When inspectors conduct the brake portion of a Level I or Level V Inspection, they will:
- Check for missing, non-functioning, loose or cracked parts.
- Check for contaminated, worn, cracked and missing linings or pads.
- Check for S-cam flipover.
- Listen for audible air leaks around brake components and lines.
- Check that slack adjusters are the same length (from center of S-cam to center of clevis pin) and the air chambers on each axle are the same size.
- Ensure the brake system maintains air pressure between 90-100 psi (620-690 kPa) and measure pushrod travel.
- Inspect for non-manufactured holes (e.g., rust holes, holes created by rubbing or friction, etc.) and broken springs in the spring brake housing section of the parking brake.
- Inspect required brake system warning devices, such as anti-lock braking system malfunction lamp(s) and low air-pressure warning devices.
- Inspect the tractor protection system, including the bleedback system on the trailer.
- Ensure the breakaway system is operable on the trailer.
Brake safety awareness, education and outreach are major elements of the Brake Safety Week campaign.
By being transparent, CVSA aims to remind drivers and motor carriers to take proactive steps to ensure their commercial motor vehicles are safe and compliant with Federal Motor Carrier Safety Regulations. Improperly installed or poorly maintained brake systems can reduce the braking capacity and stopping distance of trucks or buses, posing a serious safety risk.
To prepare, motor carriers and drivers should check CVSA’s vehicle inspection checklist for details on the brake portion of a Level I and Level V Inspection. They also should download CVSA’s 2023 Brake Safety Week flyer for 10 tips on keeping their brake linings and pads healthy, and view inspection procedures and previous brake-safety campaign results.
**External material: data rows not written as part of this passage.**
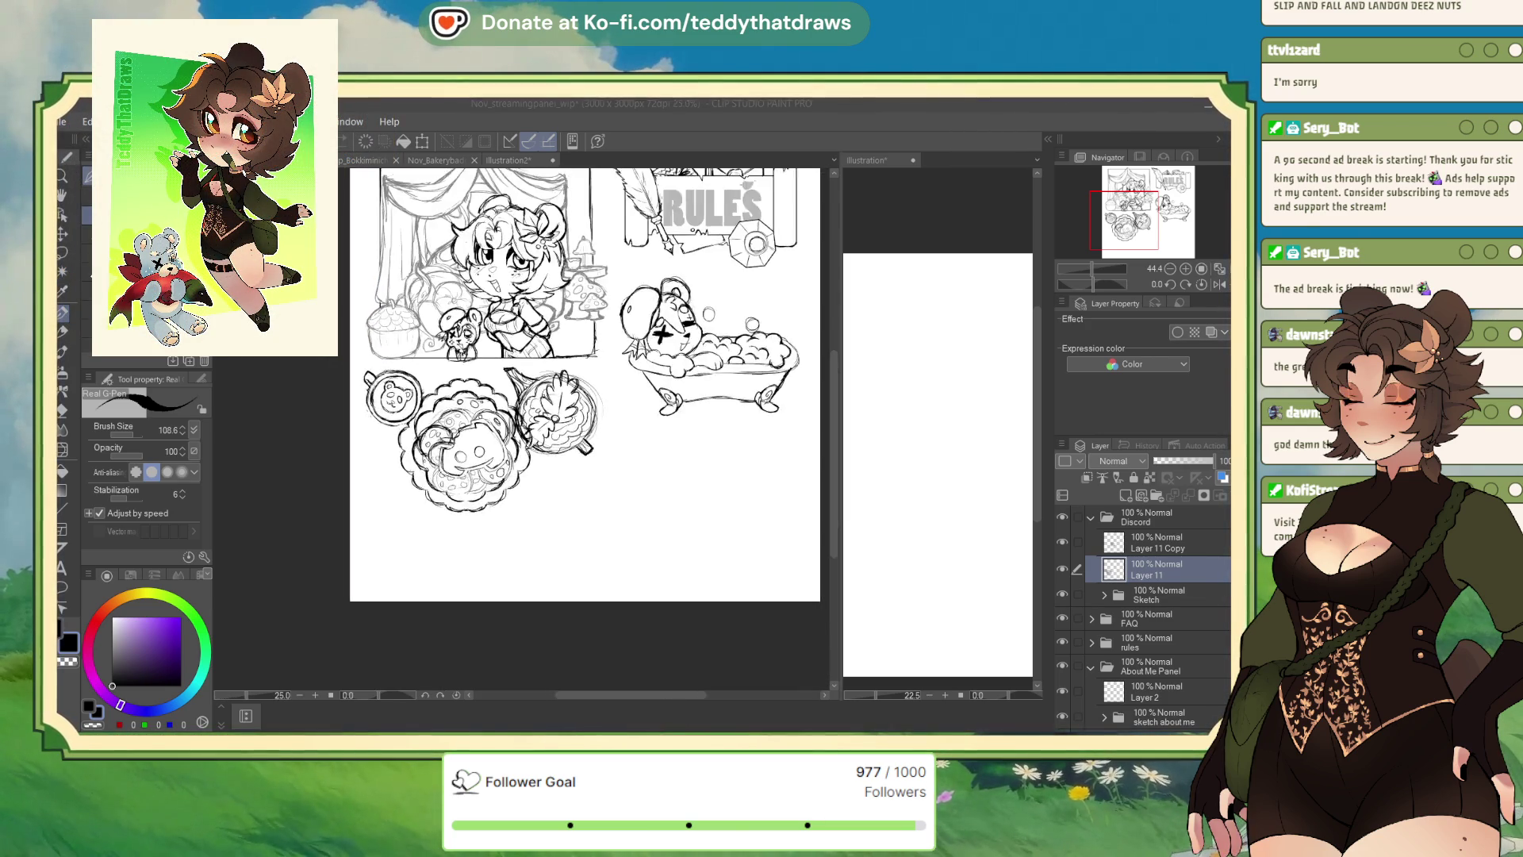
pyautogui.scroll(2, 493, 397)
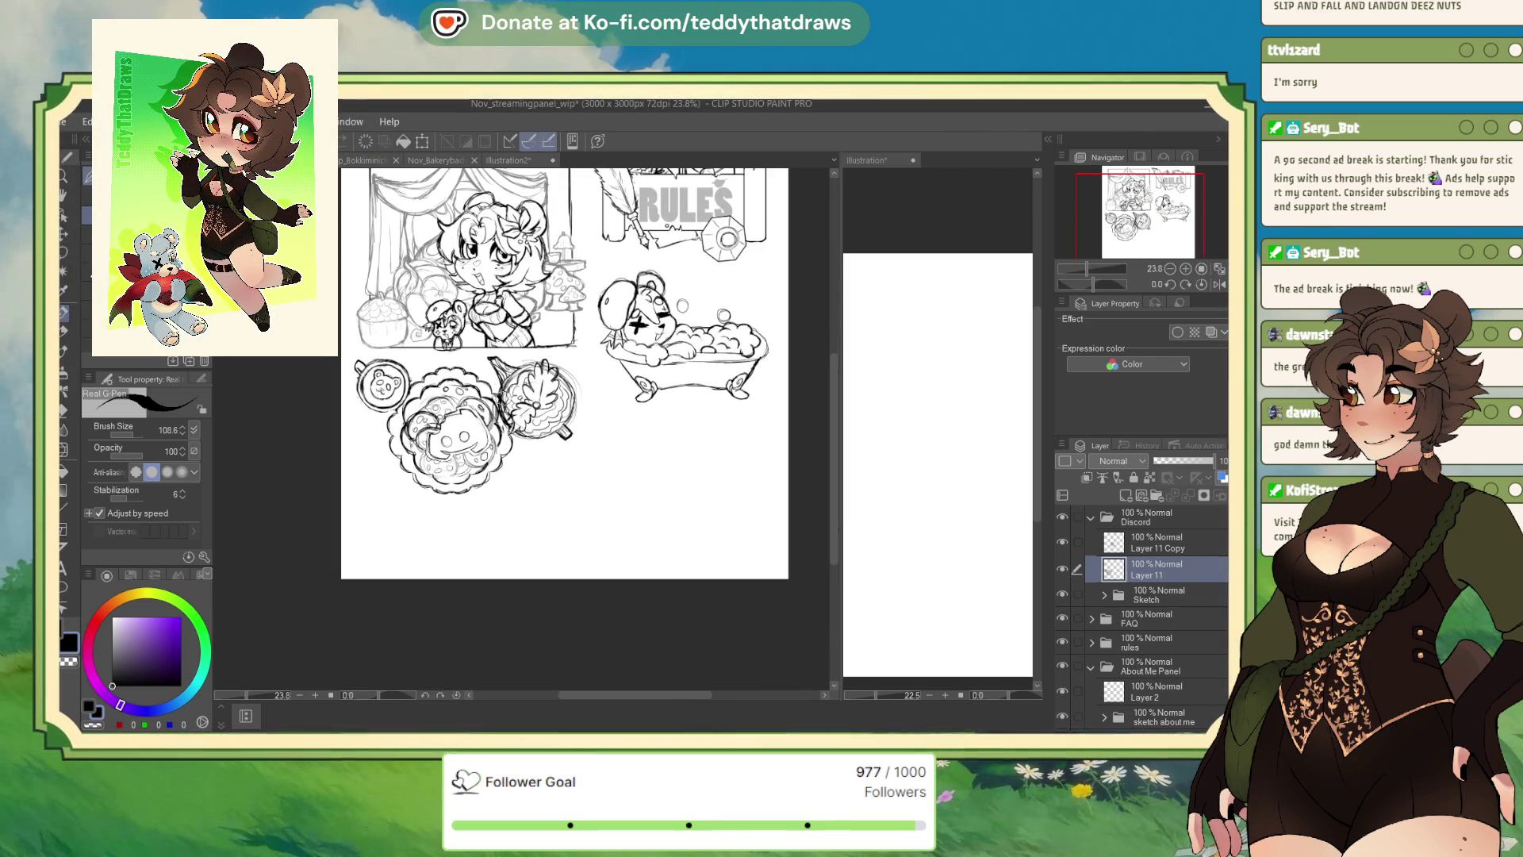
pyautogui.click(1151, 517)
pyautogui.press('ctrl+t')
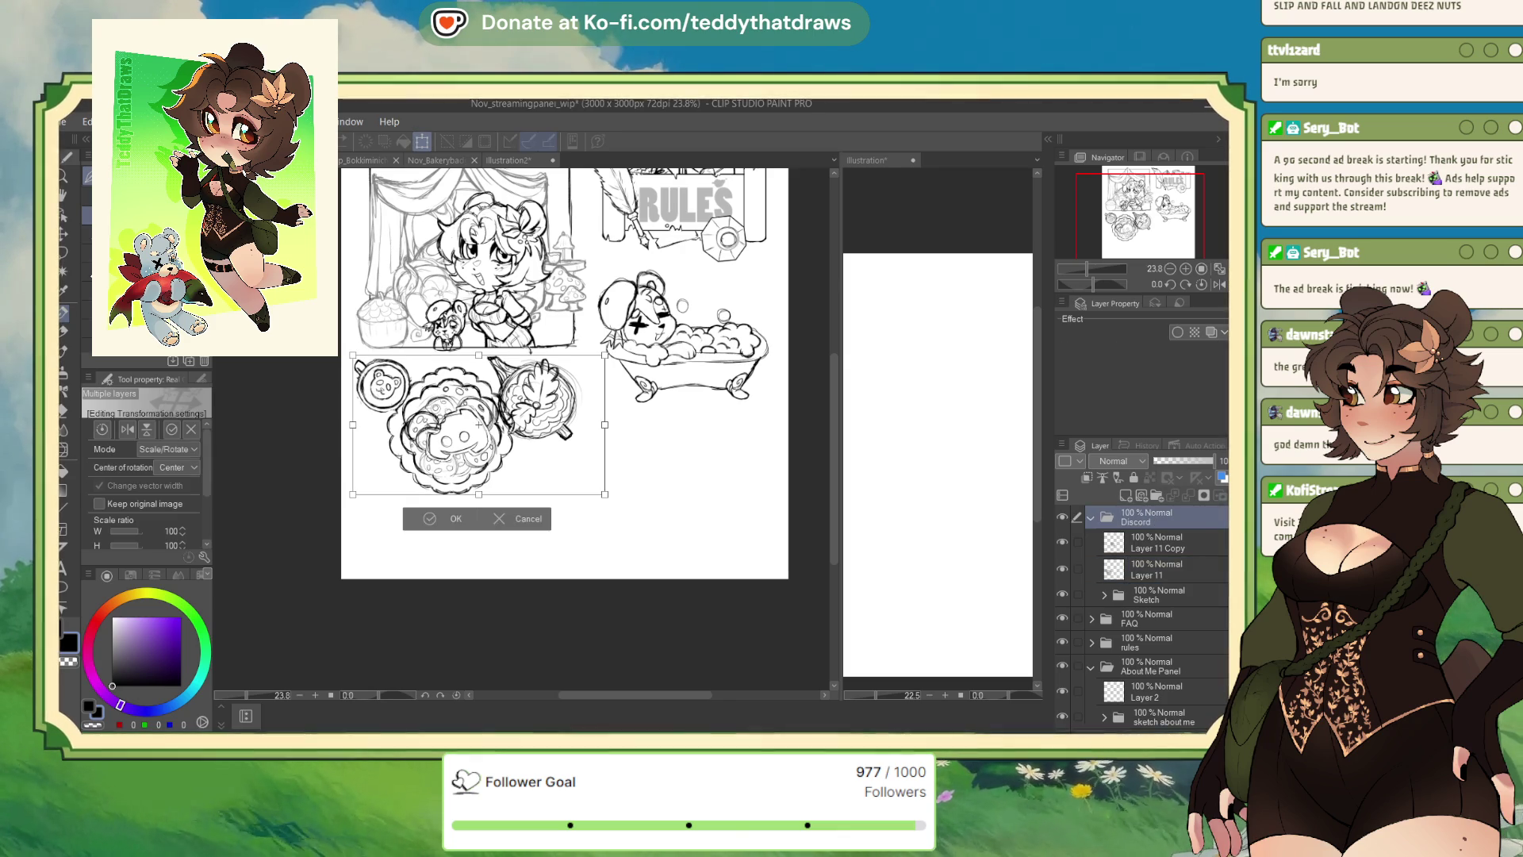
pyautogui.click(439, 530)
They also can check CVSA’s eight latest inspection bulletins, which provide important information to augment the existing inspection program.
CVSA’s Operation Airbrake Program is dedicated to improving commercial vehicle brake safety throughout North America. The goal is to reduce the number of highway crashes caused by faulty braking systems on commercial motor vehicles by conducting roadside inspections and educating drivers, mechanics, owner-operators and others on the importance of proper brake inspection, maintenance and operation.
During Brake Safety Day in April, 6,829 commercial motor vehicles were inspected throughout Canada, Mexico and the U.S. Inspectors found brake-related critical vehicle inspection items on 11.3% of the vehicles inspected, indicating they were unfit and unsafe for roadways. As a result, inspectors restricted those 773 commercial motor vehicles from travel until the violations were corrected.